Count the lines in the records below that contain the word "verb", and give that figure alone.

** Data for analysis follows **

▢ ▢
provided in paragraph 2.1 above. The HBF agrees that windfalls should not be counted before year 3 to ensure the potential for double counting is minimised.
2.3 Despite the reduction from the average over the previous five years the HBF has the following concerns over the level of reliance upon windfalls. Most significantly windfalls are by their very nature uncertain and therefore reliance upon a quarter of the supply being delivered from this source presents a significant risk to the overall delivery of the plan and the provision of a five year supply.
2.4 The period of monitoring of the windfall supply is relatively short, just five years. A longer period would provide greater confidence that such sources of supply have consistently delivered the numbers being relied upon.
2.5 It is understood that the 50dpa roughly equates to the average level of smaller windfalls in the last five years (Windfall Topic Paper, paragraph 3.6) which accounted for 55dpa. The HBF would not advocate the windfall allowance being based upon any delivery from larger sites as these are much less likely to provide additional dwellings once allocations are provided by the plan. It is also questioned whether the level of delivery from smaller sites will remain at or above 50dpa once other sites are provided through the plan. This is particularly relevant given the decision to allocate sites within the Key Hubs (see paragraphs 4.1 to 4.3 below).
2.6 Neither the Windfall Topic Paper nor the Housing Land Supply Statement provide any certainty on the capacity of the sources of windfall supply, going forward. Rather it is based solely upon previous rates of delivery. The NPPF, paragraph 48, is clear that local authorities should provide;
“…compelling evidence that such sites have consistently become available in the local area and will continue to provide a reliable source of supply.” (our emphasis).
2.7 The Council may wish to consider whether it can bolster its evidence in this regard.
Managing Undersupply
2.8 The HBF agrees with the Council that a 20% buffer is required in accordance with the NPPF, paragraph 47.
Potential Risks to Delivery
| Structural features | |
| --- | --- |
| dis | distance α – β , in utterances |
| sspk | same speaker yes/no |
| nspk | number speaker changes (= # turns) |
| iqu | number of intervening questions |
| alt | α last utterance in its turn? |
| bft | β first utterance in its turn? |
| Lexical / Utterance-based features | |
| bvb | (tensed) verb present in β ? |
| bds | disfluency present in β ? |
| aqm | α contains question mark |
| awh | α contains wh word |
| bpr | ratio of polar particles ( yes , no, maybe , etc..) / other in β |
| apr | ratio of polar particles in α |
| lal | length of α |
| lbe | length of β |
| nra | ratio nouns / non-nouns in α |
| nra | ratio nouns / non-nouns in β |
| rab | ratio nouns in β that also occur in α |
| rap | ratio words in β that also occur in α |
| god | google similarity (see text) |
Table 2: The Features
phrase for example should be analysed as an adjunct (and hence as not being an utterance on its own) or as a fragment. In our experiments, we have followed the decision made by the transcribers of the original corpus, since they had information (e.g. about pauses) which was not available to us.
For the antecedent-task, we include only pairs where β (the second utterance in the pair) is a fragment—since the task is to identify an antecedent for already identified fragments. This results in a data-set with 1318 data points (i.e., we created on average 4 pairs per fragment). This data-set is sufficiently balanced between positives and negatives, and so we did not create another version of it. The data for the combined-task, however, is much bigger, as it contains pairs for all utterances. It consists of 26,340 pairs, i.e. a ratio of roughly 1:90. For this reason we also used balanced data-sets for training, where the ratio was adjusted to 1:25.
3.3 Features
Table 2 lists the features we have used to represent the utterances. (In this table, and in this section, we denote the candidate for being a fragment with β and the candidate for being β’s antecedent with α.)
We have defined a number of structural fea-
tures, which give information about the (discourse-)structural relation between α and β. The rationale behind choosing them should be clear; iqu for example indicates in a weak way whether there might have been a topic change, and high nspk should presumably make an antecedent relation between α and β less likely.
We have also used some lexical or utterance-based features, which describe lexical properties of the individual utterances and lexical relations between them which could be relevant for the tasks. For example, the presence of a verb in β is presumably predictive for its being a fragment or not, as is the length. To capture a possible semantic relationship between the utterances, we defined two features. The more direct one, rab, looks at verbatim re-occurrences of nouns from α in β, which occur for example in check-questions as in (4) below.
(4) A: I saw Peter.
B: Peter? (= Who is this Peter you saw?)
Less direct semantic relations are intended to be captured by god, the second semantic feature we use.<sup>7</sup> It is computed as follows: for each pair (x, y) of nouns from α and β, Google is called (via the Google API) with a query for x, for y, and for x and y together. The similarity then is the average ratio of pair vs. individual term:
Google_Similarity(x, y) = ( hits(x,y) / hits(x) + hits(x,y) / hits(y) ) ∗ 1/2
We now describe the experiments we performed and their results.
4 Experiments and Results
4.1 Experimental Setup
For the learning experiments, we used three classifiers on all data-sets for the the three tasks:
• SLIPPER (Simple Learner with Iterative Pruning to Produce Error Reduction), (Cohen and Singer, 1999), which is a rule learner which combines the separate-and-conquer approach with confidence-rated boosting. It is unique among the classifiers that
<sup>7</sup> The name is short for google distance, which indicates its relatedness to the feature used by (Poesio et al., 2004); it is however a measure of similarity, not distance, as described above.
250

** End of Data for analysis **
** Data for analysis follows **

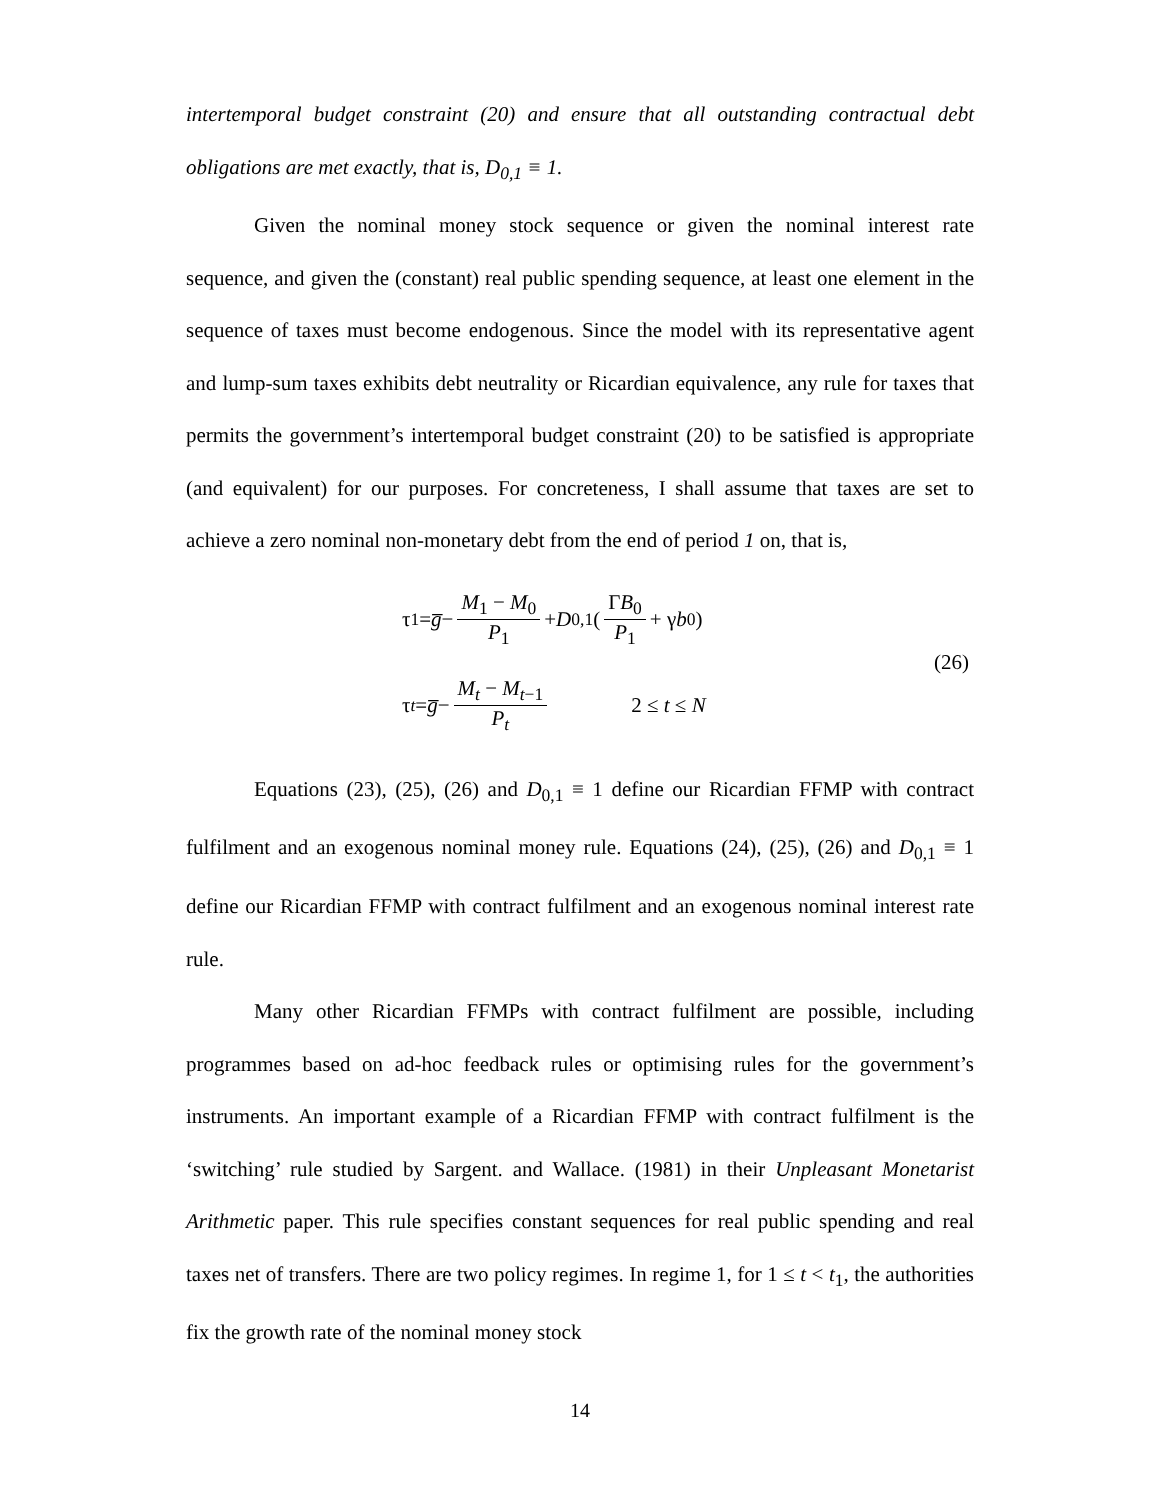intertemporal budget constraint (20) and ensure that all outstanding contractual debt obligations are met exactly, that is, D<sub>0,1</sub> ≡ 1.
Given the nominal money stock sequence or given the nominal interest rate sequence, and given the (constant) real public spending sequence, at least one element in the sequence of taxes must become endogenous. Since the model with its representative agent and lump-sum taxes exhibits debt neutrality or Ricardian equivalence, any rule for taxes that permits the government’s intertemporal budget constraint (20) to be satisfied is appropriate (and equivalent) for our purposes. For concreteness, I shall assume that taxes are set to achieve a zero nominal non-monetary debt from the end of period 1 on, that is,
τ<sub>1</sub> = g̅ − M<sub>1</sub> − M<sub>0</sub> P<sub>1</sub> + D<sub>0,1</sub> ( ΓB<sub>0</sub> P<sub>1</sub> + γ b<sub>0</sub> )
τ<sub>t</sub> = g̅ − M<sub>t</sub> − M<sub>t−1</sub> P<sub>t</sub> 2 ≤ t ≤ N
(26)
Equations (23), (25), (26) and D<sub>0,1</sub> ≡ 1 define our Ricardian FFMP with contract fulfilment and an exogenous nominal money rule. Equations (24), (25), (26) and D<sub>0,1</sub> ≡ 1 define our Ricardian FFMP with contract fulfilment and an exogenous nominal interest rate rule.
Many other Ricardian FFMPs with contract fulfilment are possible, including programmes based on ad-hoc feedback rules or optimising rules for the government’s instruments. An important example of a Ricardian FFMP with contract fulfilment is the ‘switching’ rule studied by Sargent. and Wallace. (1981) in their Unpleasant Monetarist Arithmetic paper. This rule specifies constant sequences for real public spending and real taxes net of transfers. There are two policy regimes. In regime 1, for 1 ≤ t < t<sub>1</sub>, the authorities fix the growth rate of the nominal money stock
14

** End of Data for analysis **
** Data for analysis follows **

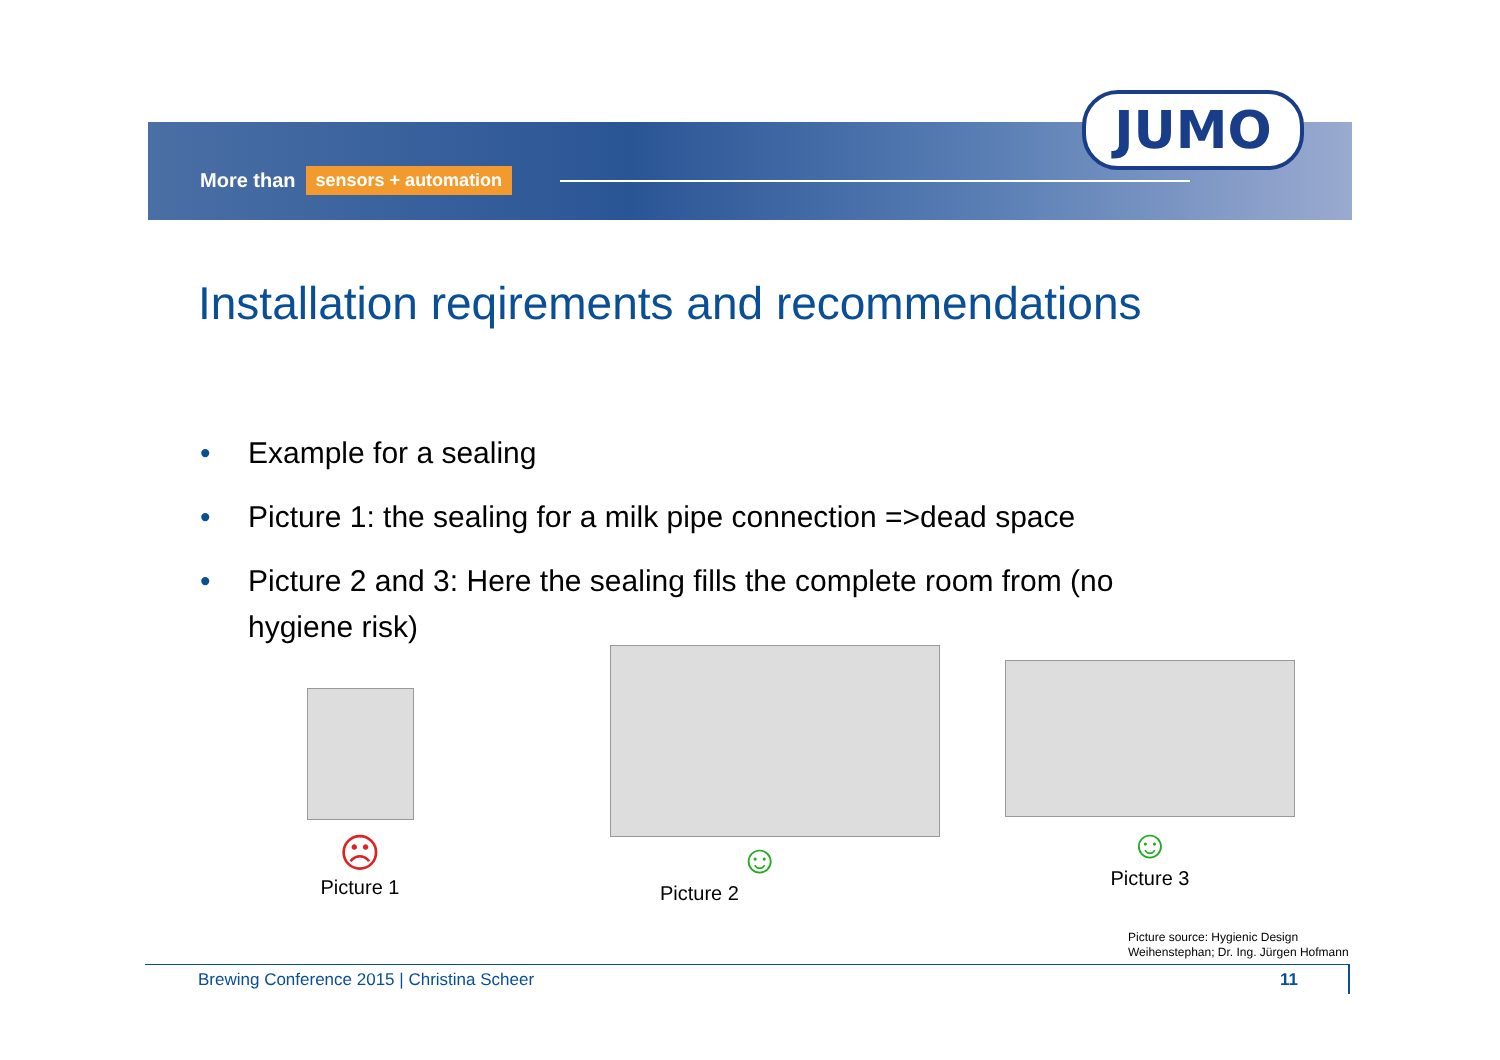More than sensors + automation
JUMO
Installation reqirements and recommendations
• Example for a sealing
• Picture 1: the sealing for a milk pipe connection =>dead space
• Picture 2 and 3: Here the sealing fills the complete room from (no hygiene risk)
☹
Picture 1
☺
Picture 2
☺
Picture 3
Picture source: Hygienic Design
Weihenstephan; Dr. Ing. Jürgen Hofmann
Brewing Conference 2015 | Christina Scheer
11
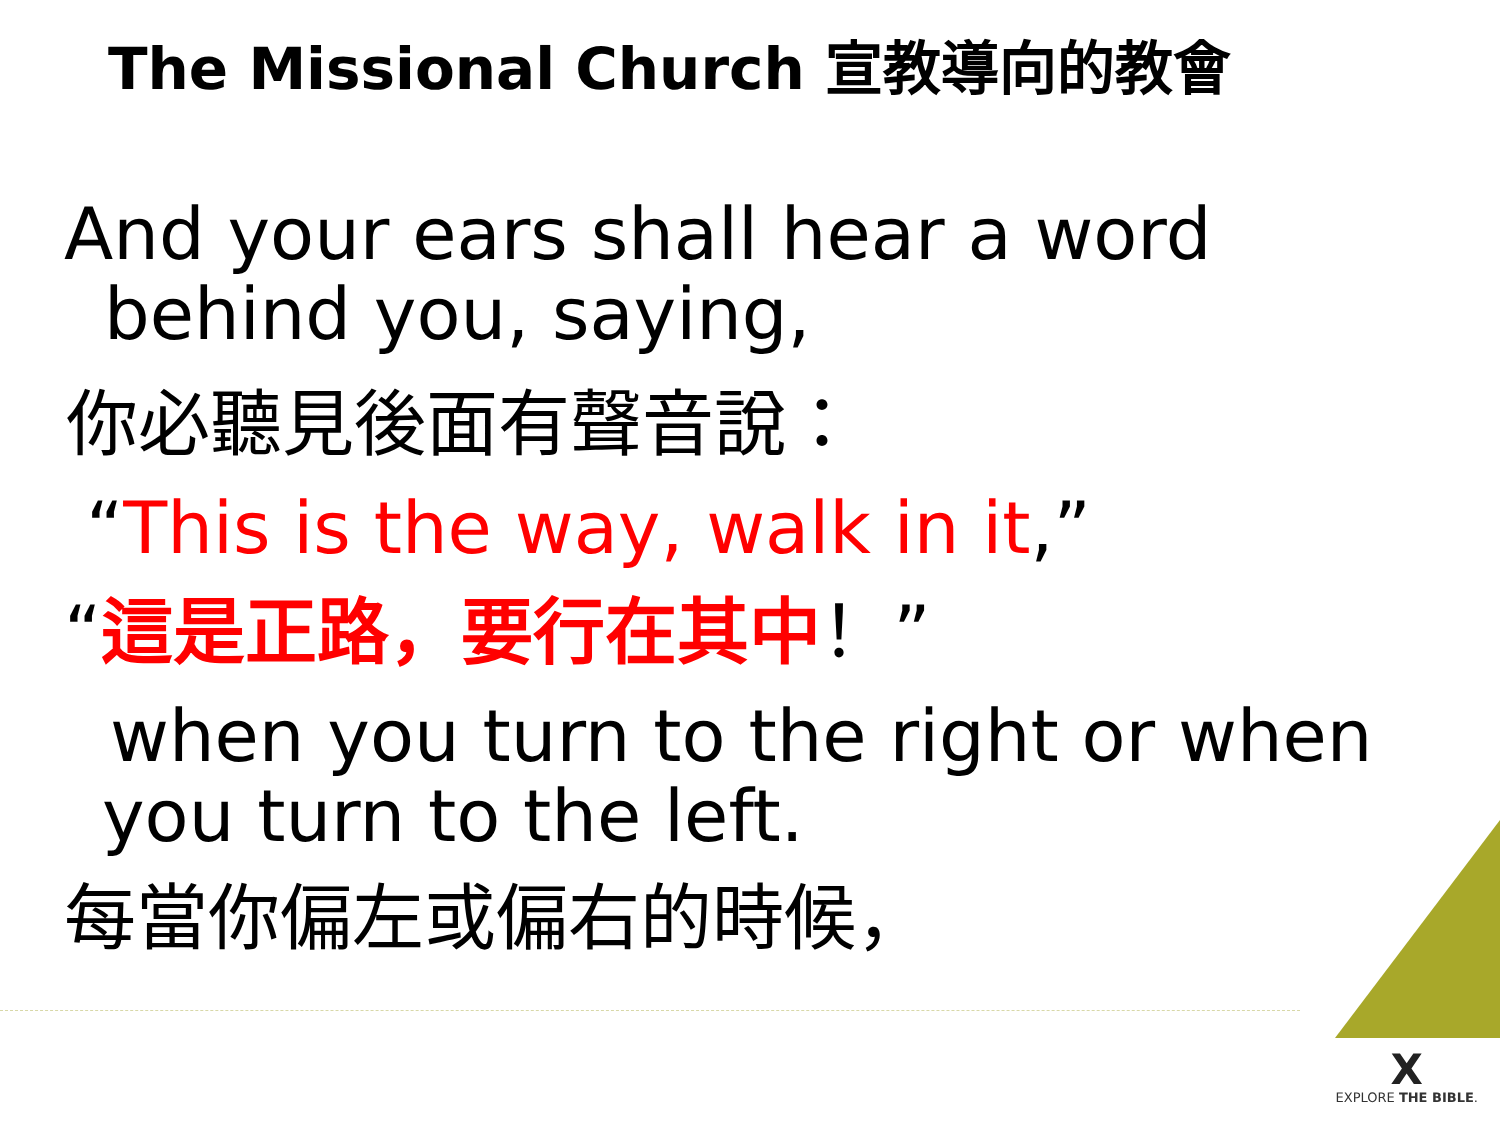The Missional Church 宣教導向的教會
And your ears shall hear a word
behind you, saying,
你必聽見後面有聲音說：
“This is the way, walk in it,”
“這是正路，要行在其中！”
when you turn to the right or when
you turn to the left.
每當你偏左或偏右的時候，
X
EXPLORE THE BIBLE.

** End of Data for analysis **

*Solution for this task*: 2